Pour prendre le côté positif, il y a eu une augmentation importante du niveau général de civilisation de la société, et nous le voyons de plusieurs manières. Il y a eu une énorme progression du souci pour les droits de l’homme, qui a de nombreuses composantes. Les droits des femmes, par exemple, sont bien mieux protégés qu’il y a 40 ans. Les droits des minorités aussi, bien qu’il y ait encore beaucoup de chemin à faire.
D’un autre côté, il y a une régression. Elle a été très rapide, depuis les années 70, et a été transversale.
Il ne s’agit pas de ce qu’on appelle « libéral » ou « conservateur », quelle que soit la signification de ces mots, mais l’élite était très inquiète des effets de la démocratisation et de la civilisation des années 60. C’est pour cela qu’on se souvient, et qu’on enseigne, les années 60 comme la période de troubles ou de « naissance de l’erreur ». Les troubles, c’était que le pays devenait juste trop libre et trop démocratique. On a d’ailleurs parlé de « crise de la démocratie », ce qui signifiait « trop de démocratie ».
Le nombre de lobbyistes à Washington a simplement explosé au début des années 70 pour s’assurer un contrôle de la législation, pour qu’elle corresponde aux besoins des affaires. Il y a eu prolifération de nouveaux groupes de réflexion de droite, comme l’American Enterprise Institute, qui ont tenté de prendre le contrôle des « pensées autorisées ». Il y a eu une campagne massive pour contrôler la radio et amener la télé à droite.

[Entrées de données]
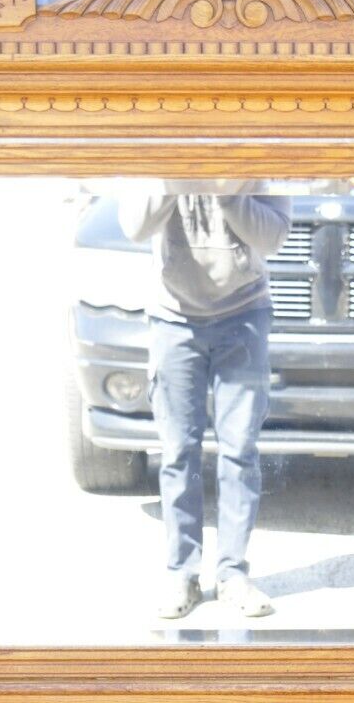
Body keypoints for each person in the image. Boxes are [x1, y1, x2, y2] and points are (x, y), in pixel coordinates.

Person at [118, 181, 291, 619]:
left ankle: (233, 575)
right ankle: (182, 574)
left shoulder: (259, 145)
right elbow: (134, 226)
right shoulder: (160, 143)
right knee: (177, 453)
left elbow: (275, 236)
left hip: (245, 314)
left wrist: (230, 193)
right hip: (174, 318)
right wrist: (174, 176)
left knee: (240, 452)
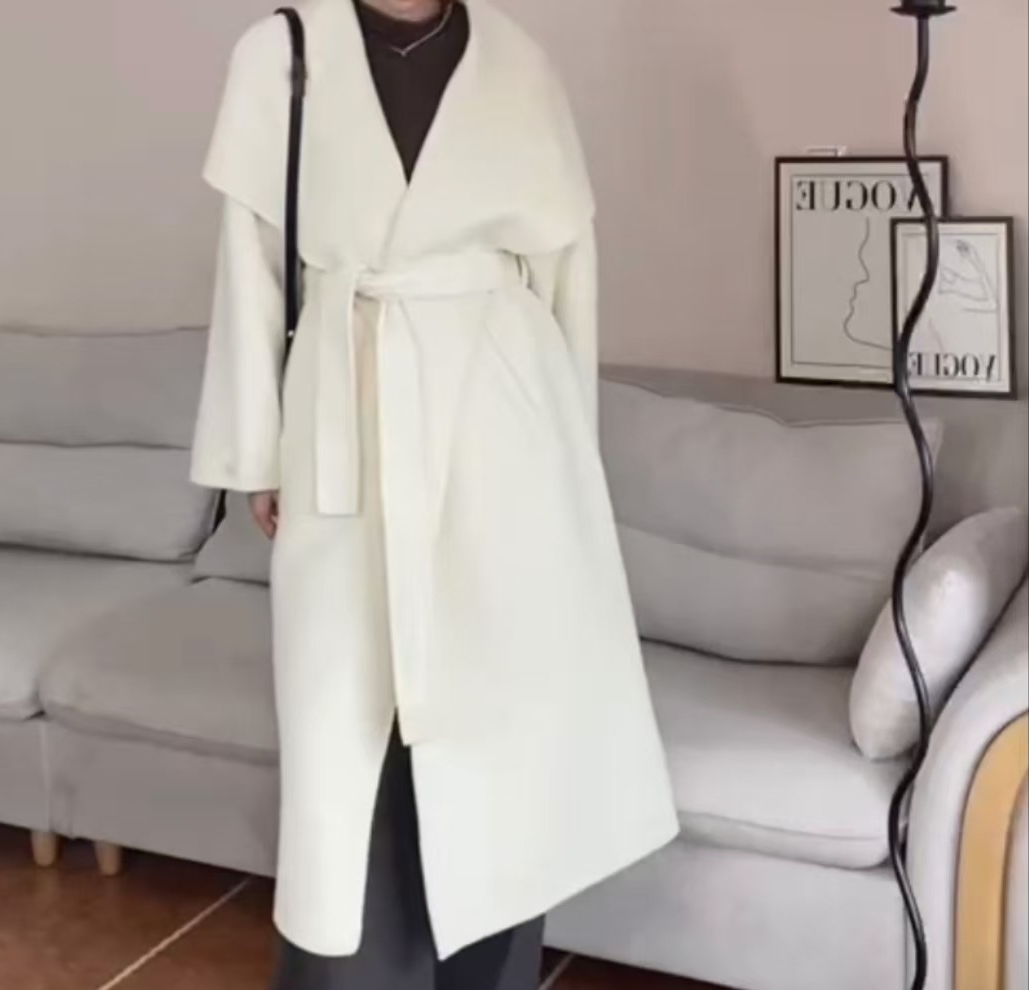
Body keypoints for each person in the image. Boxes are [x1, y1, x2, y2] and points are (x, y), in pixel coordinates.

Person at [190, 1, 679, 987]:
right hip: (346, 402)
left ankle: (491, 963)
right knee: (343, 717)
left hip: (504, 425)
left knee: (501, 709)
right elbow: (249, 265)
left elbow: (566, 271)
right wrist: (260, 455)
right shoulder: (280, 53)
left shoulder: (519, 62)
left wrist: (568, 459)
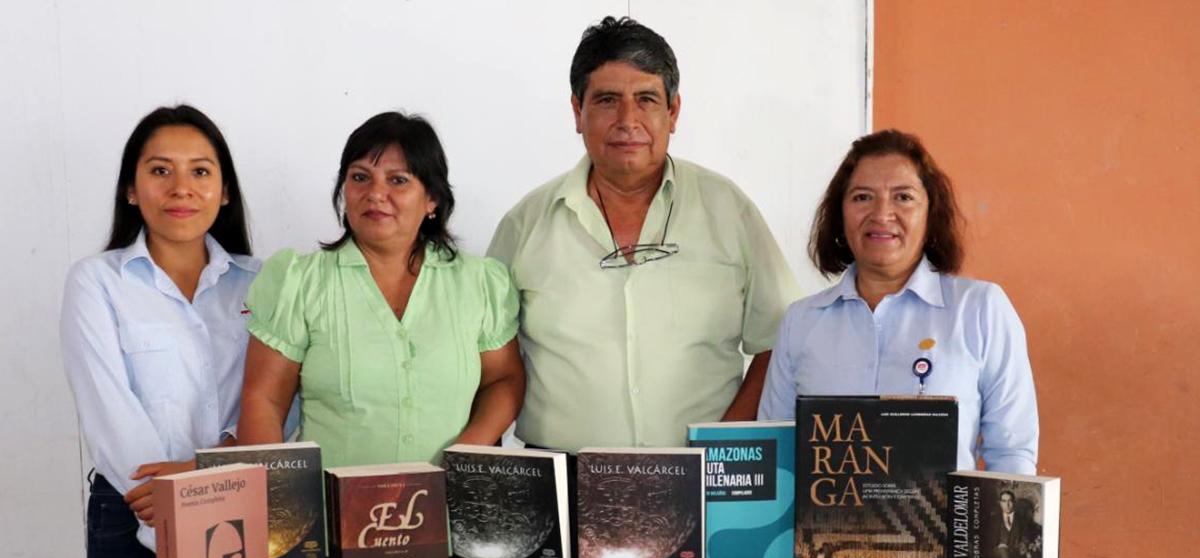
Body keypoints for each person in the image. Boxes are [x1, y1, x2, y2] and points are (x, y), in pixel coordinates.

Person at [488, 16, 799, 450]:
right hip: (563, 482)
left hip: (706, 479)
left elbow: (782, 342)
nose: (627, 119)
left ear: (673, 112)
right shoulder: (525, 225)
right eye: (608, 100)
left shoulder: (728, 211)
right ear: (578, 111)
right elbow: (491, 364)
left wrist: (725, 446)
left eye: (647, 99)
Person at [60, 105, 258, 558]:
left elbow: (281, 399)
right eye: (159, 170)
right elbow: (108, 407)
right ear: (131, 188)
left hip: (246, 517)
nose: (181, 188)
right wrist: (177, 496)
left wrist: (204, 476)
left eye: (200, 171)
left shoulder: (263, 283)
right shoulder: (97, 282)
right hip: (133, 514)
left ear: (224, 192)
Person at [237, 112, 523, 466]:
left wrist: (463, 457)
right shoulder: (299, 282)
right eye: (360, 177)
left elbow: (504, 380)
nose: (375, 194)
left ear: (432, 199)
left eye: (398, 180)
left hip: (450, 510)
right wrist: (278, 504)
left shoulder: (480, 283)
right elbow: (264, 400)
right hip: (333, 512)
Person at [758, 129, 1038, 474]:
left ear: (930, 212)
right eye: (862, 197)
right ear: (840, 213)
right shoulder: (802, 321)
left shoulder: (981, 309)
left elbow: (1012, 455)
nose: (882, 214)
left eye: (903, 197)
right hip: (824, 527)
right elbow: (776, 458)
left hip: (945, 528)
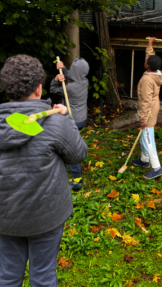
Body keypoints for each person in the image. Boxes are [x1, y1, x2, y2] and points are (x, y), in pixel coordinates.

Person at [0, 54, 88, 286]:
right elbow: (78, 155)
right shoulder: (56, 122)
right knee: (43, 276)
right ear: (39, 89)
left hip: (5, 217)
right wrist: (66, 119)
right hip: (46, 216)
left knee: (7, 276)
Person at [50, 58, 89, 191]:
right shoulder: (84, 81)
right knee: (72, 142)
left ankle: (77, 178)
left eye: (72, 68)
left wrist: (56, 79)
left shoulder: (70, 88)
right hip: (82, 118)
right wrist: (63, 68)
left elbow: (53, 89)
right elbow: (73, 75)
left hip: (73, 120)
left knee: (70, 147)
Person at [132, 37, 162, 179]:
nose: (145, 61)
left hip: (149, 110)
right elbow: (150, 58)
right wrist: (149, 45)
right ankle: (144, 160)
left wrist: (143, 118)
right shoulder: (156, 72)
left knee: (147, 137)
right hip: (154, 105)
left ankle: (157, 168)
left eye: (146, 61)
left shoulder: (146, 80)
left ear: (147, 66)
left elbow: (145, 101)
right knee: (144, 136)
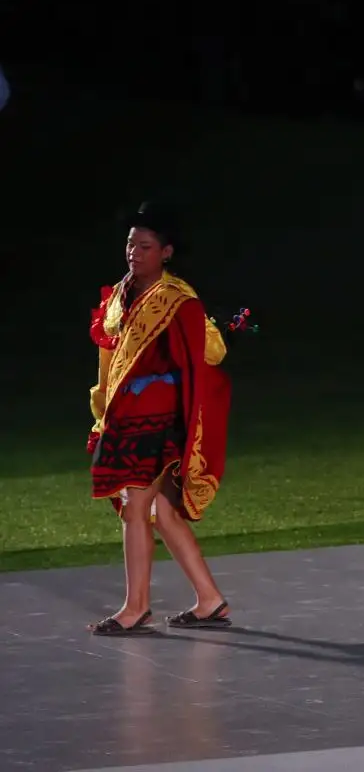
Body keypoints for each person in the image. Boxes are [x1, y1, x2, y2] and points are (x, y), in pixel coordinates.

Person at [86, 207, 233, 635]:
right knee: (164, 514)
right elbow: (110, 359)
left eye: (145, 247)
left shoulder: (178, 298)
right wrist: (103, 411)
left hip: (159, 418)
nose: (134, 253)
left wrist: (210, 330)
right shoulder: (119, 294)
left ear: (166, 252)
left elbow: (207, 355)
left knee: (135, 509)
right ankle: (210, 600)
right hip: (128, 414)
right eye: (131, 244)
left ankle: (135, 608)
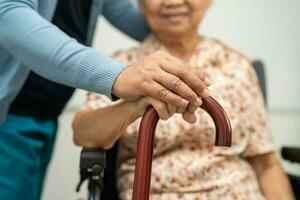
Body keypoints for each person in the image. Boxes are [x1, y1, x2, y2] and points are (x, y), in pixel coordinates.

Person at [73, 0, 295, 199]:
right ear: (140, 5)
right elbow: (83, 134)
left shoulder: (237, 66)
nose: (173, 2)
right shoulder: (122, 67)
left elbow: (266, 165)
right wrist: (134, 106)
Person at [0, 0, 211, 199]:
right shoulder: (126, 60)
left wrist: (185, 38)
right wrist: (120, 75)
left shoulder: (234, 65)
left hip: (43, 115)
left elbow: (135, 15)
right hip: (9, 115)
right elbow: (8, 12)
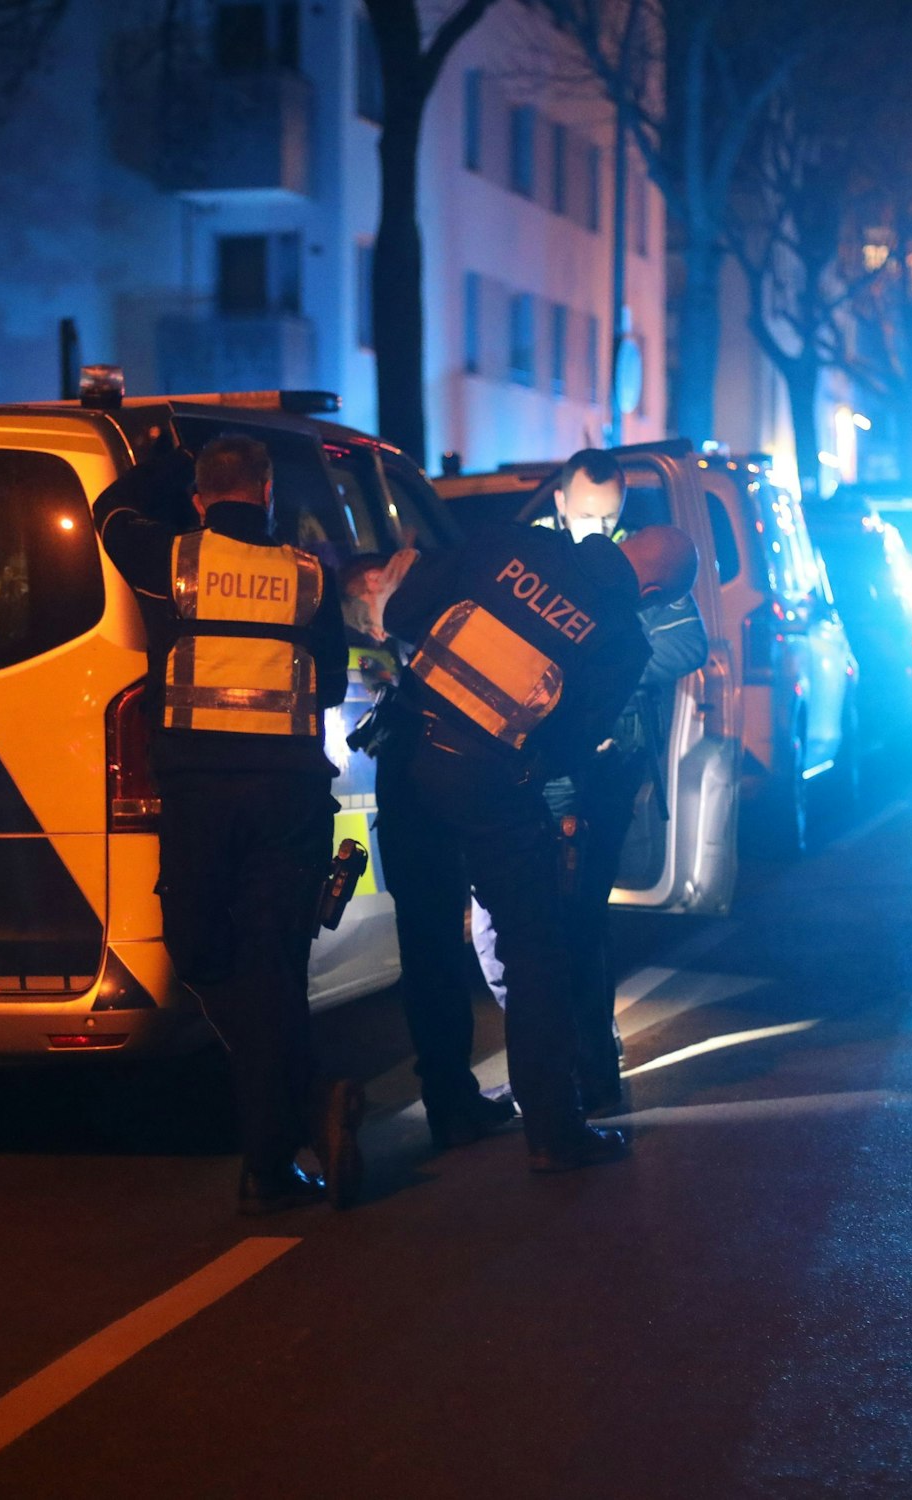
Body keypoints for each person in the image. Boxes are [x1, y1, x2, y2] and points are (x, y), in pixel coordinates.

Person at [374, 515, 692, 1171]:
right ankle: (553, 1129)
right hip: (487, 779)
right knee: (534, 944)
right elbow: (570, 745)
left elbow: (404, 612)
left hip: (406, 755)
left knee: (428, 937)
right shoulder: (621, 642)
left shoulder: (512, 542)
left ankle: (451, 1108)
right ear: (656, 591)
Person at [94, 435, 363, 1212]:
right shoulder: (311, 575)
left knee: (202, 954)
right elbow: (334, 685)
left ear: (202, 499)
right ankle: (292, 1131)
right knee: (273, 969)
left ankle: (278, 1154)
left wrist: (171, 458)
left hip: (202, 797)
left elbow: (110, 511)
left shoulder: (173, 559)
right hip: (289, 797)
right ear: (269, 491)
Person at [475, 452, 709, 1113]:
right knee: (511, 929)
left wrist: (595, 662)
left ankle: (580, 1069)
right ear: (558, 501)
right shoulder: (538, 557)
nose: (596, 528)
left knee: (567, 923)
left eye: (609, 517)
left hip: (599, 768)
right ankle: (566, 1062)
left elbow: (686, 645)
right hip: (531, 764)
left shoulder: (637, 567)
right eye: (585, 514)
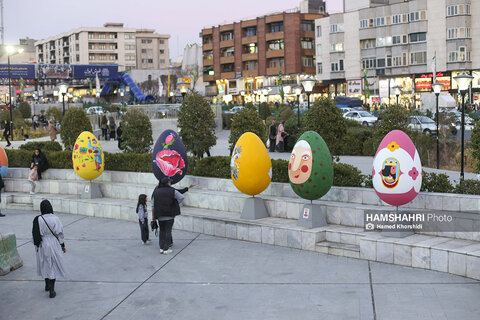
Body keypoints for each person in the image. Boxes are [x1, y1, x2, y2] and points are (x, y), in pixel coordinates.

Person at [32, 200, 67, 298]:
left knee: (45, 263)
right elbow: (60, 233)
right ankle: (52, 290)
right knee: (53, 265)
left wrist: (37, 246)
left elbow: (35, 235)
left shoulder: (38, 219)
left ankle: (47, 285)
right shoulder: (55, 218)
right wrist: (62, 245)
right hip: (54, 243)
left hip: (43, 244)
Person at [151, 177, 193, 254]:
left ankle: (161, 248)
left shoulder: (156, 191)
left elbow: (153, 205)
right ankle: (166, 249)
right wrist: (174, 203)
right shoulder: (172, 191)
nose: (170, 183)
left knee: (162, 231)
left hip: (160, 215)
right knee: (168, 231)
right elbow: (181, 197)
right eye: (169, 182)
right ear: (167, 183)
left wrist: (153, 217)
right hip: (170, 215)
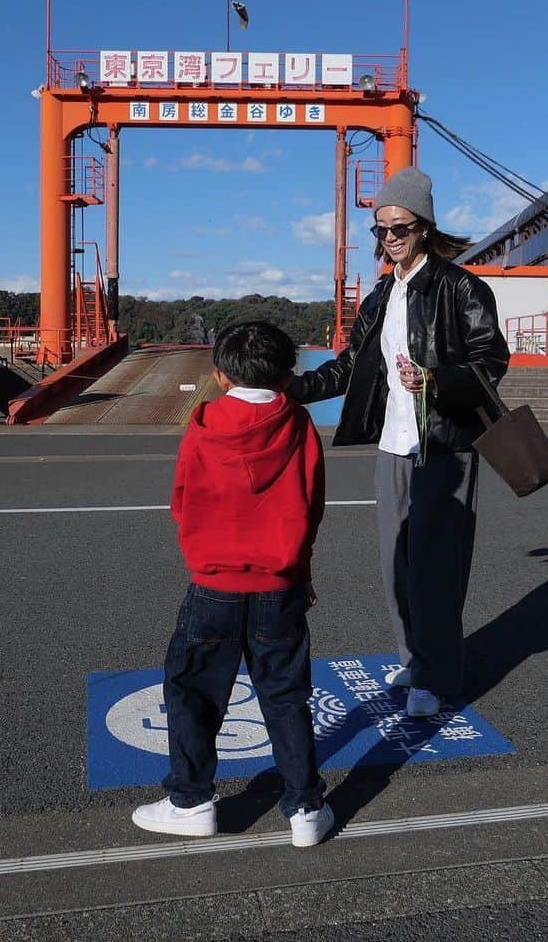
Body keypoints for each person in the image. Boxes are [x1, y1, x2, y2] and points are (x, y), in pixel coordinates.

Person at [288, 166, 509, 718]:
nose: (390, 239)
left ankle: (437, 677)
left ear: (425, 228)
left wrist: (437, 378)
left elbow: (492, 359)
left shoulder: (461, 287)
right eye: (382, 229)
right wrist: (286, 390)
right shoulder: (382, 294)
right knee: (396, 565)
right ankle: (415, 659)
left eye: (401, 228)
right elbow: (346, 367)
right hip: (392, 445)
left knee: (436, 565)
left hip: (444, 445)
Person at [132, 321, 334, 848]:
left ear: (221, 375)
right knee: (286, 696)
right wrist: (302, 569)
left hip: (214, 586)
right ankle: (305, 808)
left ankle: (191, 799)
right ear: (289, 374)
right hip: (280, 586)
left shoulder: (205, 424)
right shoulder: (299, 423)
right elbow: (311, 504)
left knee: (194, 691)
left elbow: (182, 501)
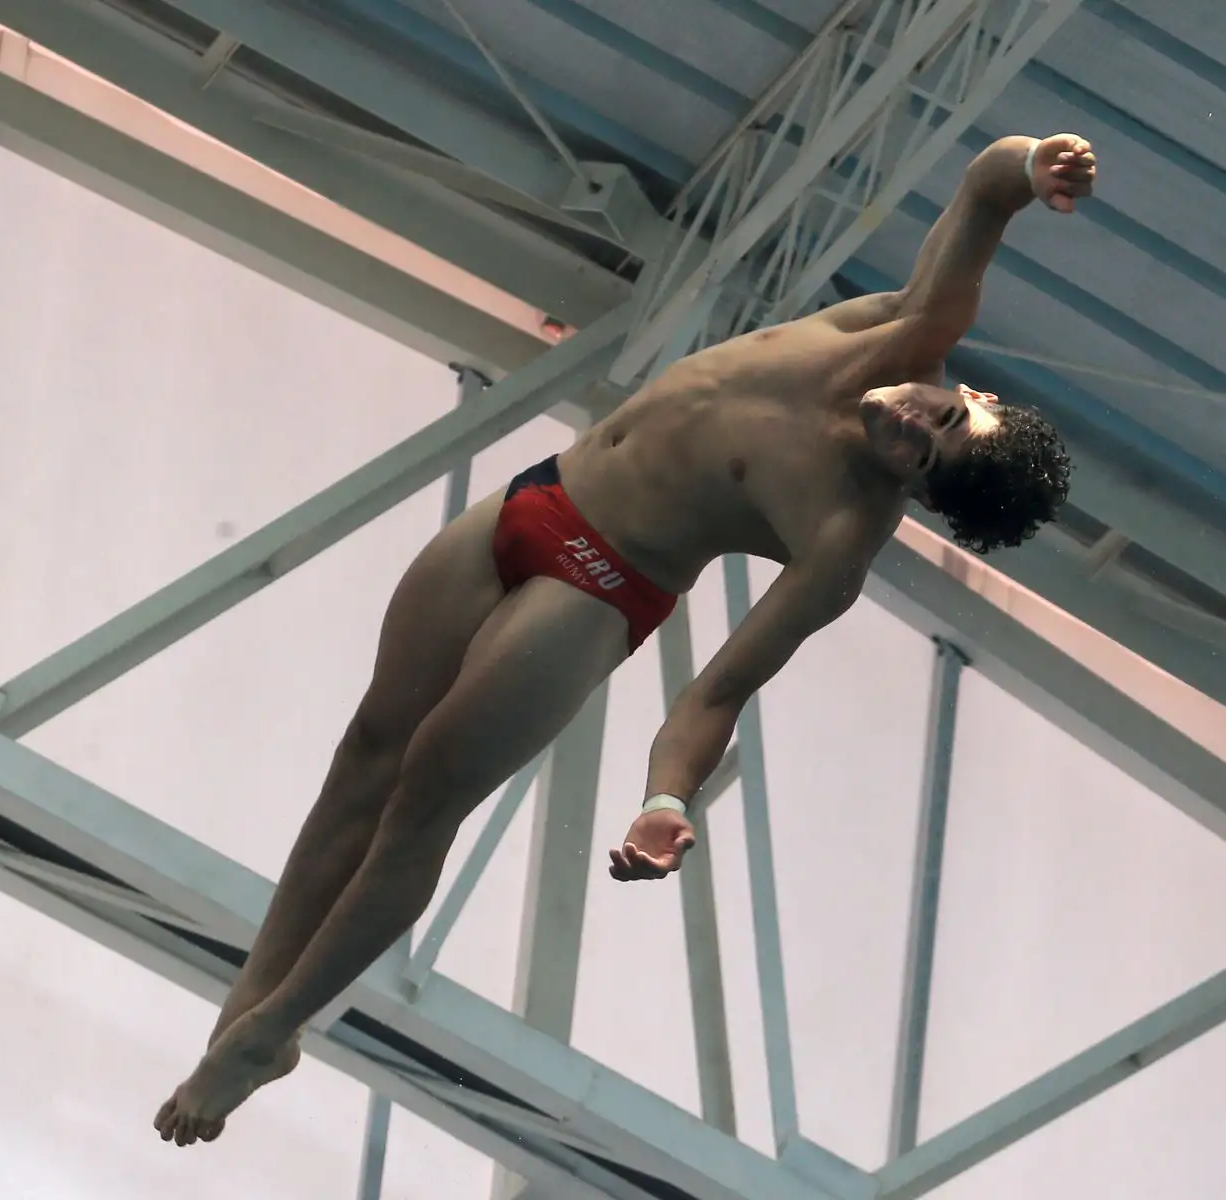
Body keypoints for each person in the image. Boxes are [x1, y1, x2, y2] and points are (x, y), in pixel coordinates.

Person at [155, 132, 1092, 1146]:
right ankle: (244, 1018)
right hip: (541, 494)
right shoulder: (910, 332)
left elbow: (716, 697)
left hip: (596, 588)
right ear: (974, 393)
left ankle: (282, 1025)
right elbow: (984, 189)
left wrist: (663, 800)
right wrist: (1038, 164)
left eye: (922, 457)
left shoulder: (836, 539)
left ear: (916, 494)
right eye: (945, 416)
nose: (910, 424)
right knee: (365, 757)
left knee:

Actions à mener:
**A)** Pouvez-vous traduire en anglais cette phrase de l'extrait : « Les droits des femmes, par exemple, sont bien mieux protégés qu’il y a 40 ans. » ?
**B)** Pouvez-vous restituer à l'identique le passage de l'extrait qui commence par « Le nombre de » et se poursuit jusqu'à « télé à droite. » ?

Réponses:
**A)** Women's rights, for example, are much better protected than they were 40 years ago.

**B)**
Le nombre de lobbyistes à Washington a simplement explosé au début des années 70 pour s’assurer un contrôle de la législation, pour qu’elle corresponde aux besoins des affaires. Il y a eu prolifération de nouveaux groupes de réflexion de droite, comme l’American Enterprise Institute, qui ont tenté de prendre le contrôle des « pensées autorisées ». Il y a eu une campagne massive pour contrôler la radio et amener la télé à droite.